El Paquete

El Paquete

To be frank, I have never met a single person who had never pirated anything, and when you talk to them they will admit it point blank, but professionally we have never done it or even come close with it, because to admit it will be to admit you commited a crime, and we all read those FBI messages before our DVD started. Piracy has been angrily criticized, and with just cause, but what if stealing had its merits. Imagine you live on an island cut off from the outside world, an island where information is filtered, censored, or down right blocked. That is the status that Cuba lived with until 2008 when El Paquete arrived.

 

El Paquete is a one hundred terabyte hard drive filled to the brim with T.V, movies, games, and news brought to the state illegally by boat or planes, it is a complex network of media curators, smugglers, suppliers, and dealers, it resembles the drug trade except the drug is information.

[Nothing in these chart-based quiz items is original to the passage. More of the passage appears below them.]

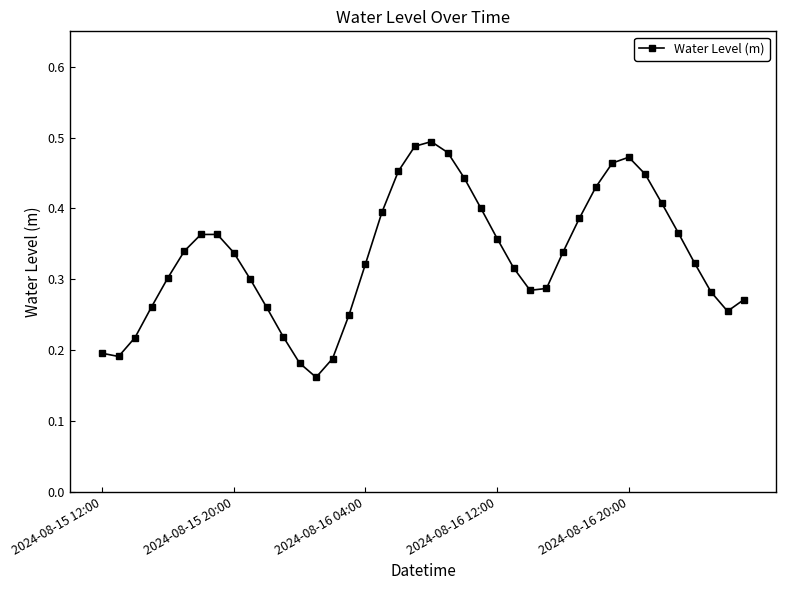

True or false: the data has more than 1 interior local peaks.

True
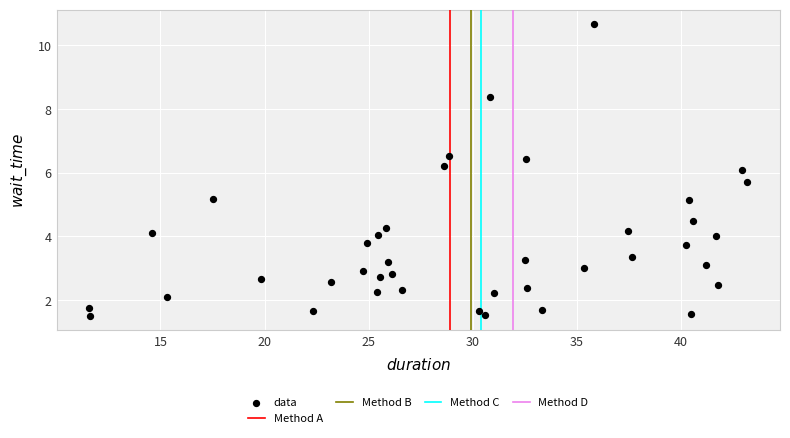

What is the range of X values (max minus min)?

31.6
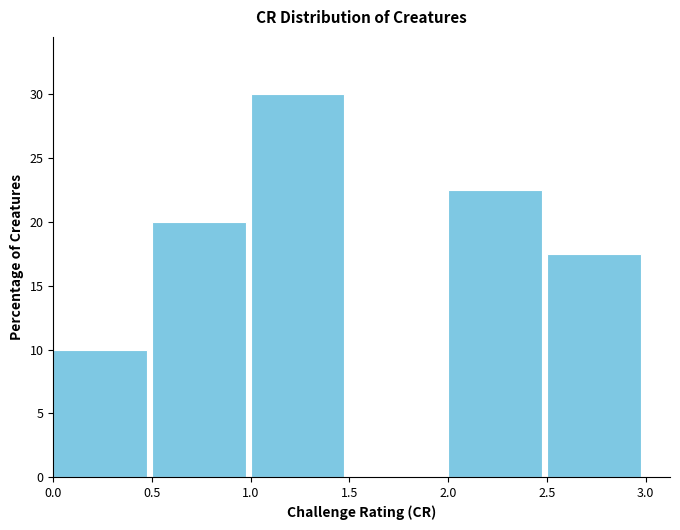

Reading left to right, list every bar in this chart as the range it spans on the x-axis followed by its height. The values are not printed on the chart, so give them approximately, as read against the axis.

0.0 to 0.5: 10.0
0.5 to 1.0: 20.0
1.0 to 1.5: 30.0
1.5 to 2.0: 0
2.0 to 2.5: 22.5
2.5 to 3.0: 17.5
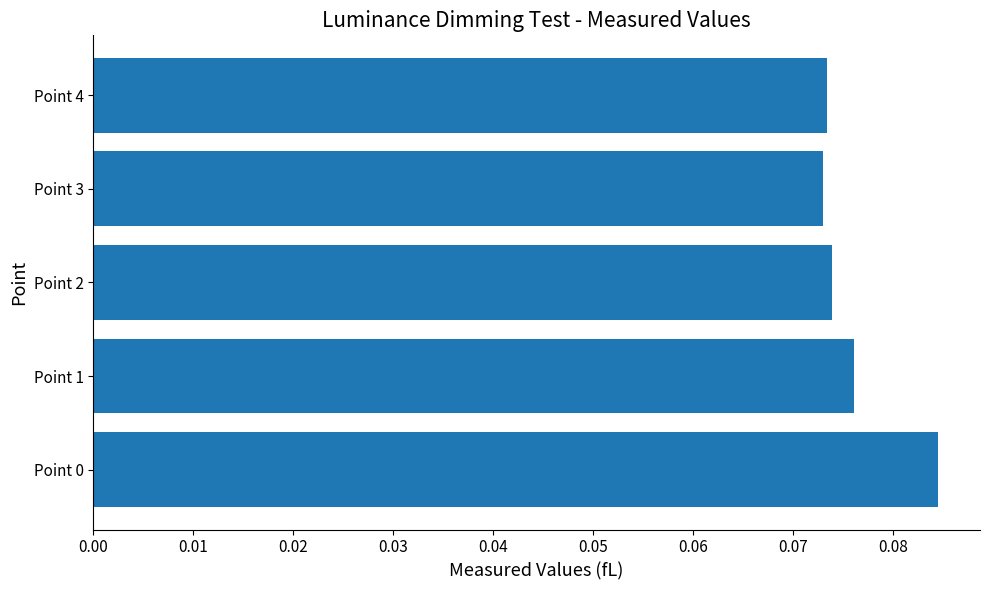

Which category has the highest value across all series?

Point 0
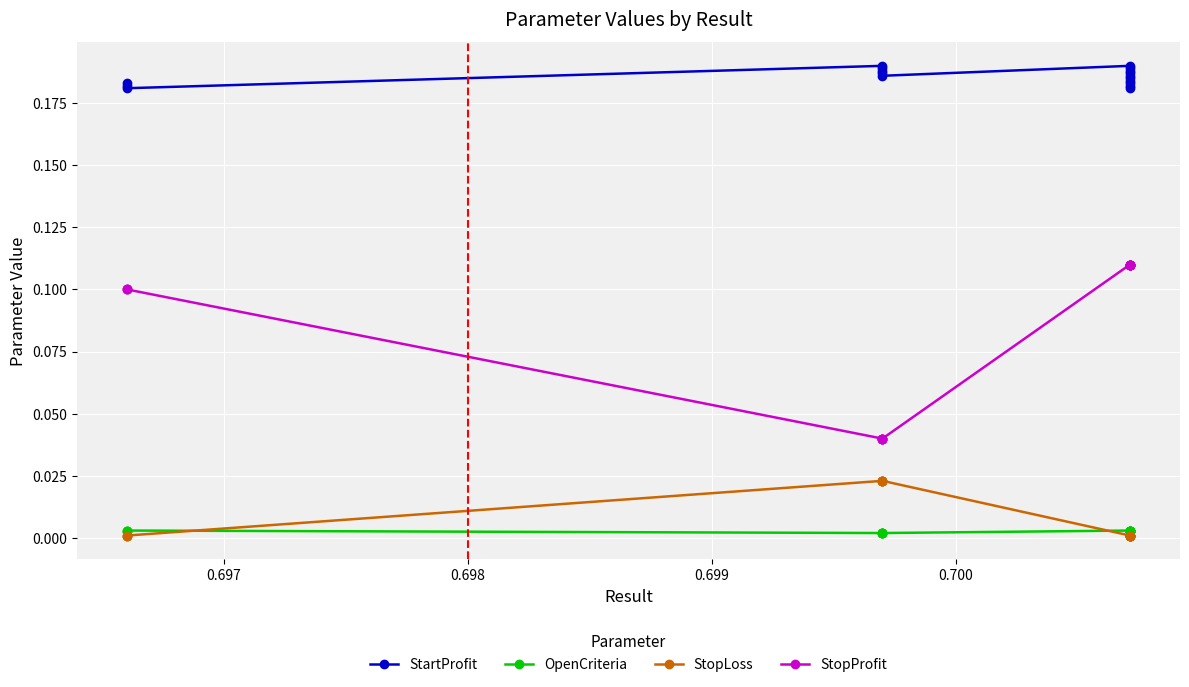

True or false: StopProfit and StartProfit cross at least once.

False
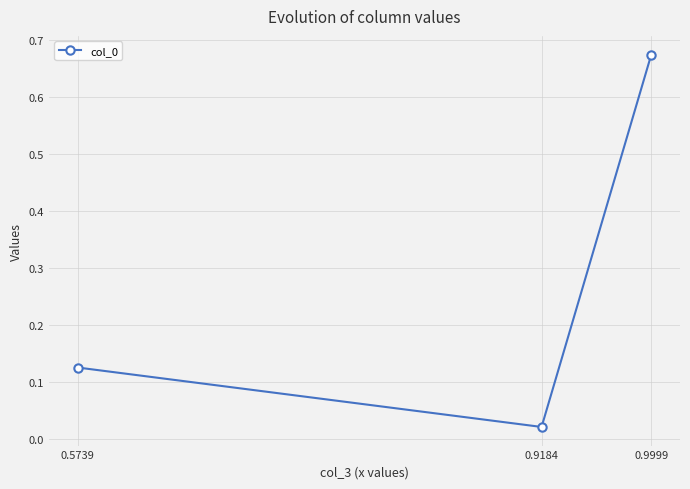

The value at 0.5739 is 0.0. True or false?

False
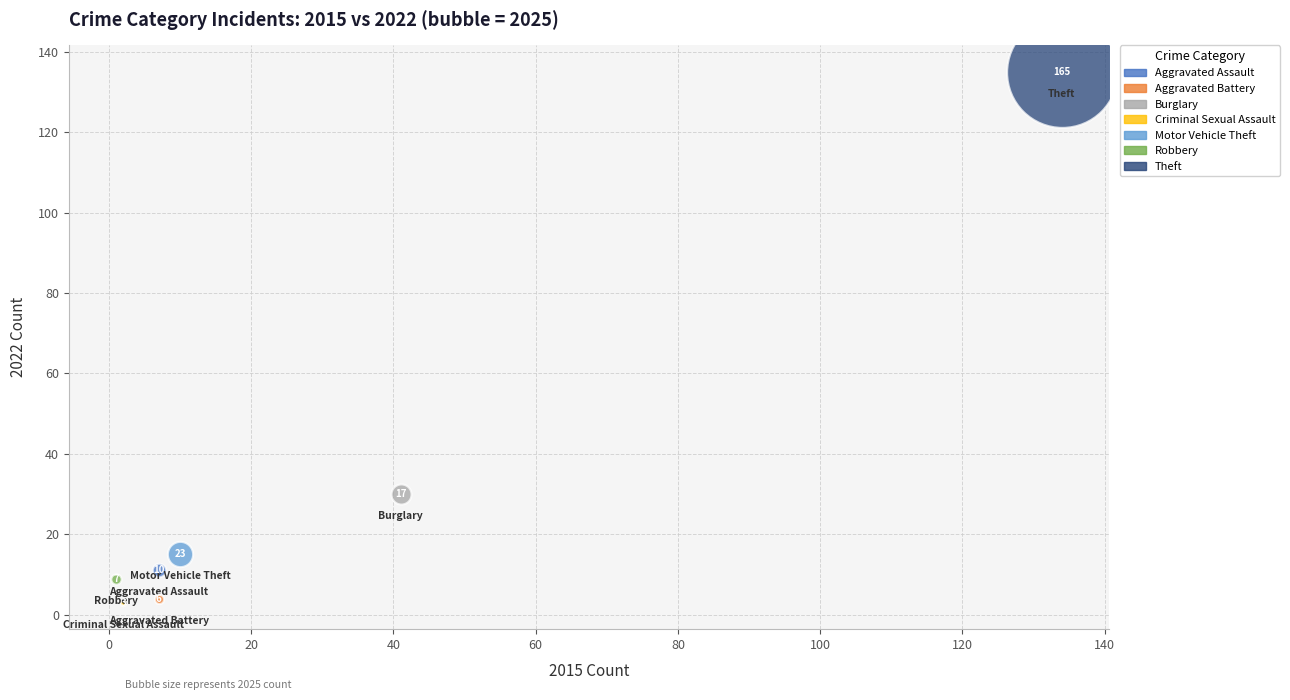

What are all the series names shown in the legend?

Aggravated Assault, Aggravated Battery, Burglary, Criminal Sexual Assault, Motor Vehicle Theft, Robbery, Theft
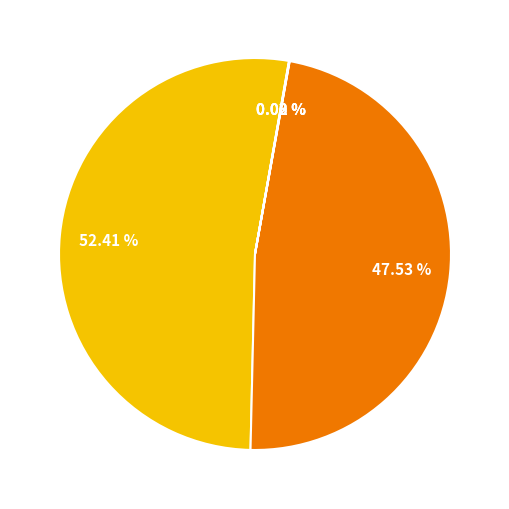

Does any single category account for the majority?

Yes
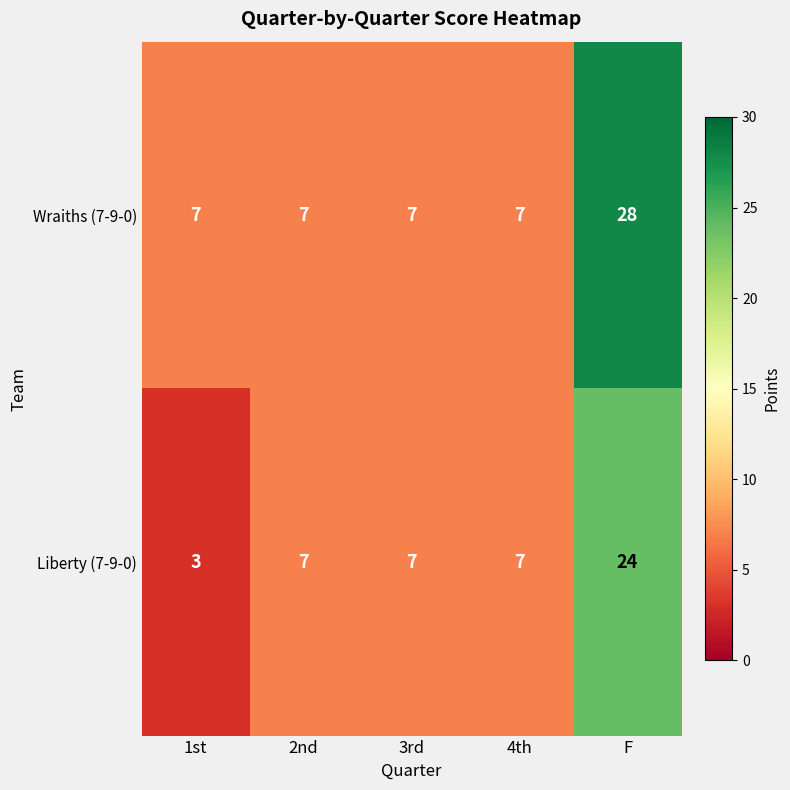

List the series in order of their overall mean, lowest first.

Liberty (7-9-0), Wraiths (7-9-0)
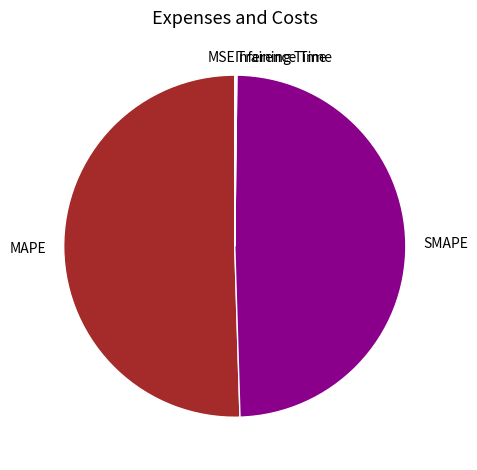

True or false: MAPE accounts for 50% of the total.

True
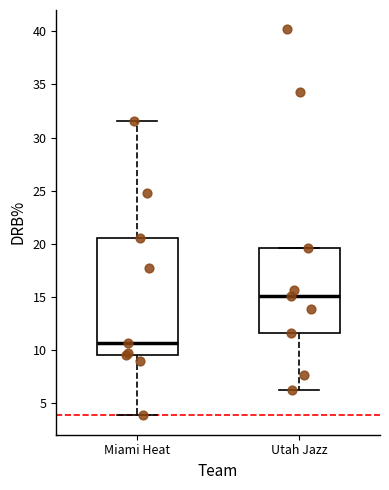

Reading left to right, read every box against the y-axis: the position of its median line, the range the box covers, and the ends of its whiskers. The values are not printed on the chart, so give them approximately, as read against the axis.

Miami Heat: median 10.5, box 9.5 to 20.5, whiskers 4.0 to 31.5
Utah Jazz: median 15.0, box 11.5 to 19.5, whiskers 6.0 to 19.5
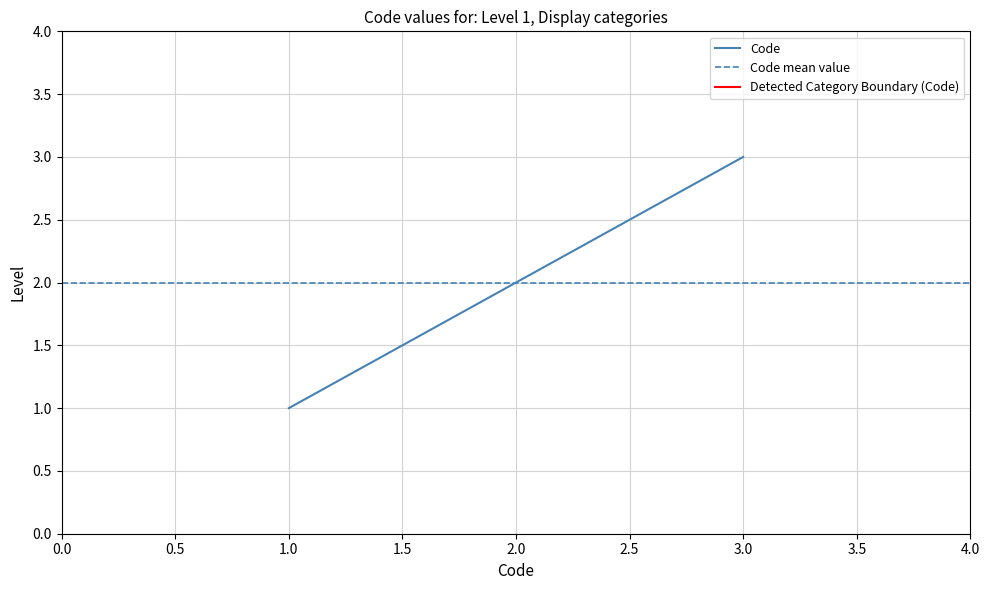

Is it true that Code equals 1 at 1.0?

True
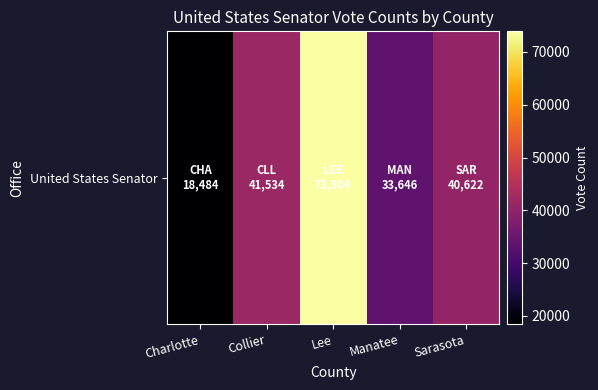

What is the smallest value displayed?

18484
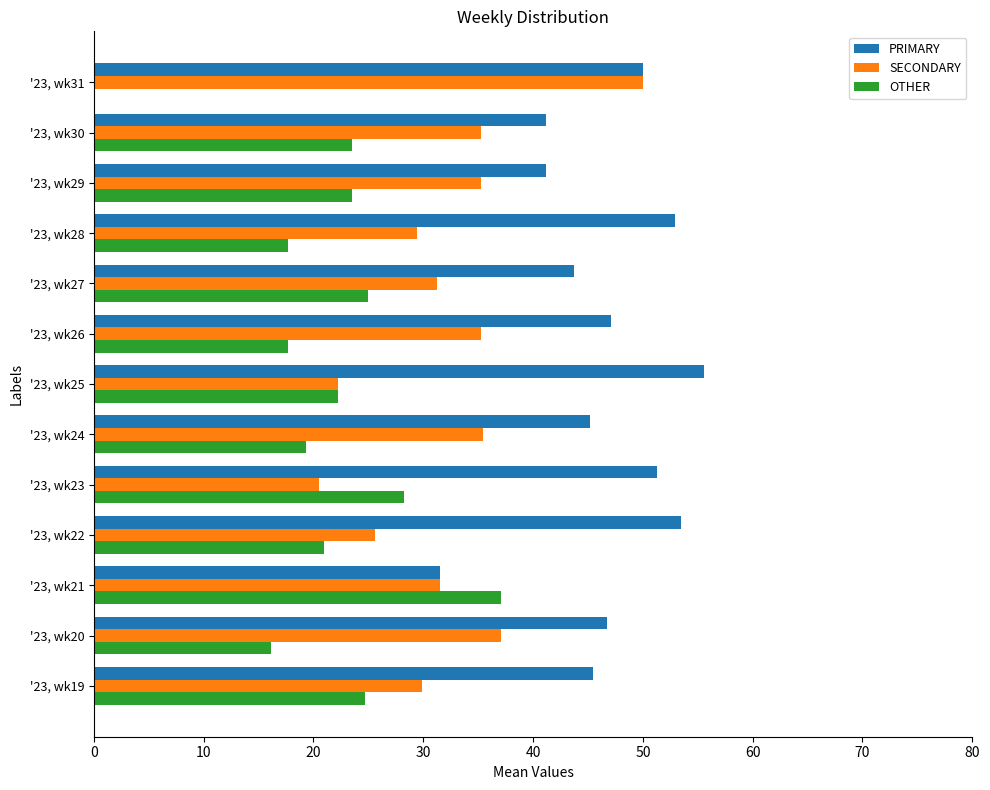

The value of PRIMARY at '23, wk22 is 53.5. True or false?

True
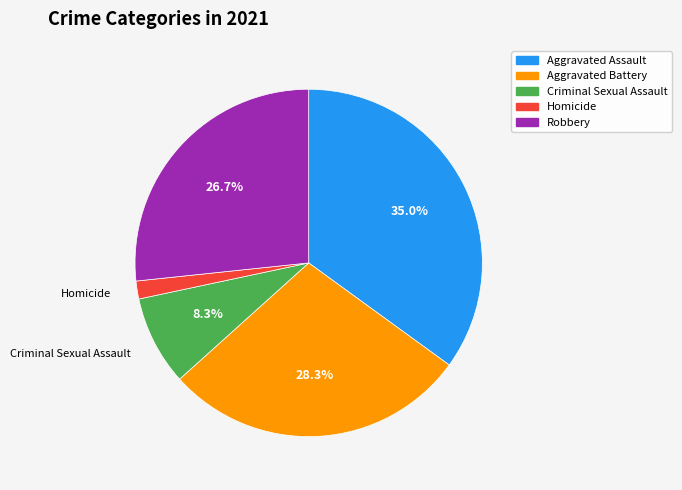

Between Robbery and Homicide, which is larger?

Robbery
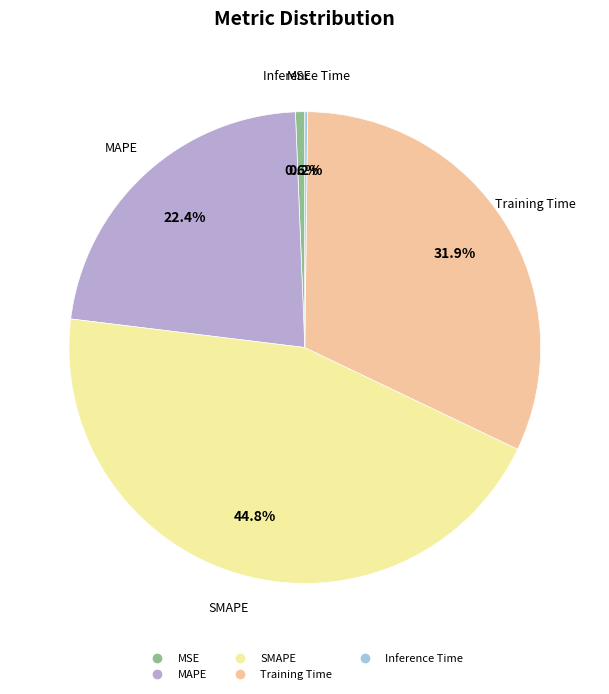

To the nearest percent, what is the difference between the largest and smallest slice percentages?

45%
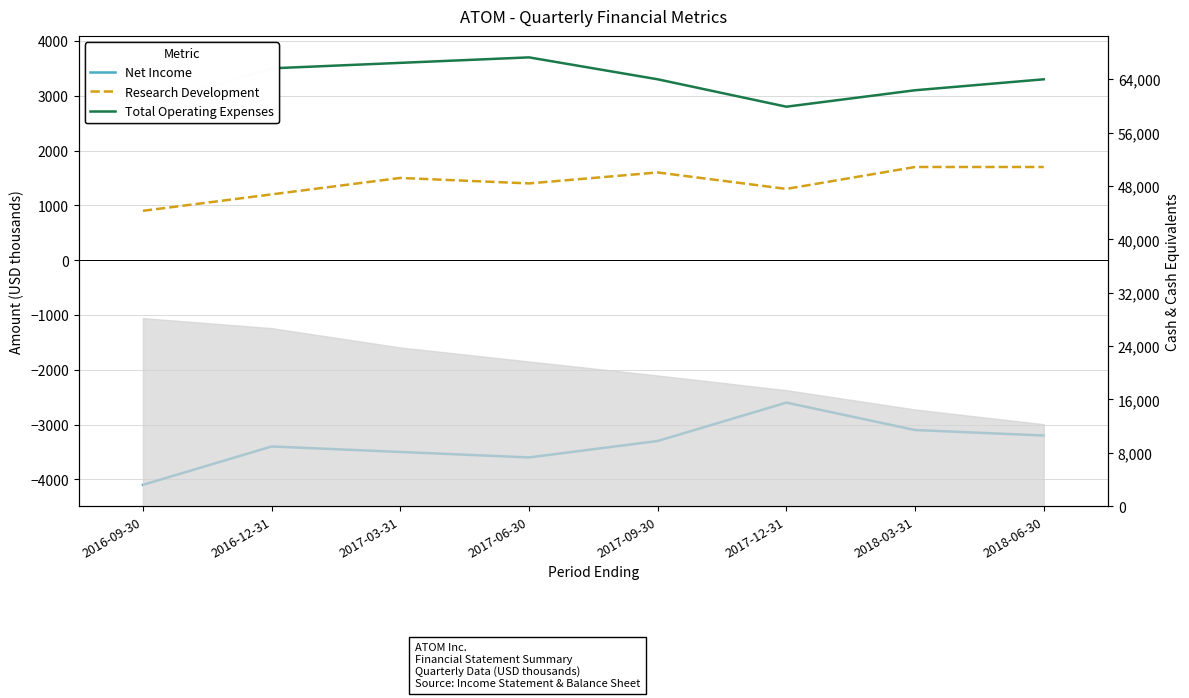

Is the value of Net Income at 2017-06-30 greater than the value of Research Development at 2018-03-31?

No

One hundred terabytes of information is a massive amount, to put it into context the newest Avengers movie at a decent quality will be around 1.3GB of data, therefore theoretically this hard drive can hold the entire Marvel cinematic universe starting with Iron Man, and you will still have space for all of Game of Thrones, Westworld, BBC Life, and Seinfeld all for the affordable price of five dollars for the initial purchase, then a dollar extra to keep updating it with the latest releases. While it is clearly stealing, El Paquete Robin Hoods valuable information and redistributes it to the people who need it. Before El Paquete there were no good examples of what a different society looked like outside of the island, or a different governmental system, but most importantly it continues the tradition of supplying unbiased, unfiltered information to the people, and not the elites, and while El Paquete is centered mostly on entertainment at least it gives them the choice to choose the information given to them, something they didn’t have before.

1 Comment

  1. Sebastian, I enjoyed reading your post examining the flipside of piracy. I like the idea in certain situations that pirating has merits and how it can impact people who don’t have access. The situation in Cuba bears some similarities with North Korea and they receive information through smuggling and piracy-giving them the chance to consume material that isn’t dictated to them. It shows that illegality sometimes doesn’t have to match up with morality.